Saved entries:

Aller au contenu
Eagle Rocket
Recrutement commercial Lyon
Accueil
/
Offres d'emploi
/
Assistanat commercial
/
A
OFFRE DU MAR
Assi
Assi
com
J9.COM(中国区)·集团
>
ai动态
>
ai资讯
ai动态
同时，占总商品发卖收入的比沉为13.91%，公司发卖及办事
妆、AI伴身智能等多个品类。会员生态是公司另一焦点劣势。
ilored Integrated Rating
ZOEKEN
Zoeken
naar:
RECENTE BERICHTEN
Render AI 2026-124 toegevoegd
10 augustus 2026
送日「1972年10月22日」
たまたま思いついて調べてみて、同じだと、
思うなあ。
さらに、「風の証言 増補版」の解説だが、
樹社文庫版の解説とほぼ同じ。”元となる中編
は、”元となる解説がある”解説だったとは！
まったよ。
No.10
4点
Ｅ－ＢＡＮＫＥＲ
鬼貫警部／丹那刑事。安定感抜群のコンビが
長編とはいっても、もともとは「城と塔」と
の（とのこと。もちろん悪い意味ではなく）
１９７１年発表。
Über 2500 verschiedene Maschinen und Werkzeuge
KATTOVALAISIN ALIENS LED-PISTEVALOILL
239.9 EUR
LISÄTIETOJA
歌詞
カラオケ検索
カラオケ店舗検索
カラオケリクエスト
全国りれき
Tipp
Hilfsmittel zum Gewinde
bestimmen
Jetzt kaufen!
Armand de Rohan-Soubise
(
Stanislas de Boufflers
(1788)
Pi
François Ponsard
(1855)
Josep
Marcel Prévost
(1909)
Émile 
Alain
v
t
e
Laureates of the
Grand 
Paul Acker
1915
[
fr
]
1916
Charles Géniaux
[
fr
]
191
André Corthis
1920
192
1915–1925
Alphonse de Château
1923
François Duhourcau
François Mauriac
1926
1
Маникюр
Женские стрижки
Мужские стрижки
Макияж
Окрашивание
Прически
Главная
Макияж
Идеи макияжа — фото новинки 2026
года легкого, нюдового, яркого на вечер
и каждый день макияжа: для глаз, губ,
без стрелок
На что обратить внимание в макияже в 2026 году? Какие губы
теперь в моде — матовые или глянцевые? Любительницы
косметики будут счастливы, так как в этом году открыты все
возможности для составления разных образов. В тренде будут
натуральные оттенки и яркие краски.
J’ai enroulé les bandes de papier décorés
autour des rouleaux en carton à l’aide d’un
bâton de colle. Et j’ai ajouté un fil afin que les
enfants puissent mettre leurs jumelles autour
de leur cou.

What you need to do:
Copy every record above exactly as it stands.

Problem solution:
Aller au contenu
Eagle Rocket
Recrutement commercial Lyon
Accueil
/
Offres d'emploi
/
Assistanat commercial
/
A
OFFRE DU MAR
Assi
Assi
com
J9.COM(中国区)·集团
>
ai动态
>
ai资讯
ai动态
同时，占总商品发卖收入的比沉为13.91%，公司发卖及办事
妆、AI伴身智能等多个品类。会员生态是公司另一焦点劣势。
ilored Integrated Rating
ZOEKEN
Zoeken
naar:
RECENTE BERICHTEN
Render AI 2026-124 toegevoegd
10 augustus 2026
送日「1972年10月22日」
たまたま思いついて調べてみて、同じだと、
思うなあ。
さらに、「風の証言 増補版」の解説だが、
樹社文庫版の解説とほぼ同じ。”元となる中編
は、”元となる解説がある”解説だったとは！
まったよ。
No.10
4点
Ｅ－ＢＡＮＫＥＲ
鬼貫警部／丹那刑事。安定感抜群のコンビが
長編とはいっても、もともとは「城と塔」と
の（とのこと。もちろん悪い意味ではなく）
１９７１年発表。
Über 2500 verschiedene Maschinen und Werkzeuge
KATTOVALAISIN ALIENS LED-PISTEVALOILL
239.9 EUR
LISÄTIETOJA
歌詞
カラオケ検索
カラオケ店舗検索
カラオケリクエスト
全国りれき
Tipp
Hilfsmittel zum Gewinde
bestimmen
Jetzt kaufen!
Armand de Rohan-Soubise
(
Stanislas de Boufflers
(1788)
Pi
François Ponsard
(1855)
Josep
Marcel Prévost
(1909)
Émile 
Alain
v
t
e
Laureates of the
Grand 
Paul Acker
1915
[
fr
]
1916
Charles Géniaux
[
fr
]
191
André Corthis
1920
192
1915–1925
Alphonse de Château
1923
François Duhourcau
François Mauriac
1926
1
Маникюр
Женские стрижки
Мужские стрижки
Макияж
Окрашивание
Прически
Главная
Макияж
Идеи макияжа — фото новинки 2026
года легкого, нюдового, яркого на вечер
и каждый день макияжа: для глаз, губ,
без стрелок
На что обратить внимание в макияже в 2026 году? Какие губы
теперь в моде — матовые или глянцевые? Любительницы
косметики будут счастливы, так как в этом году открыты все
возможности для составления разных образов. В тренде будут
натуральные оттенки и яркие краски.
J’ai enroulé les bandes de papier décorés
autour des rouleaux en carton à l’aide d’un
bâton de colle. Et j’ai ajouté un fil afin que les
enfants puissent mettre leurs jumelles autour
de leur cou.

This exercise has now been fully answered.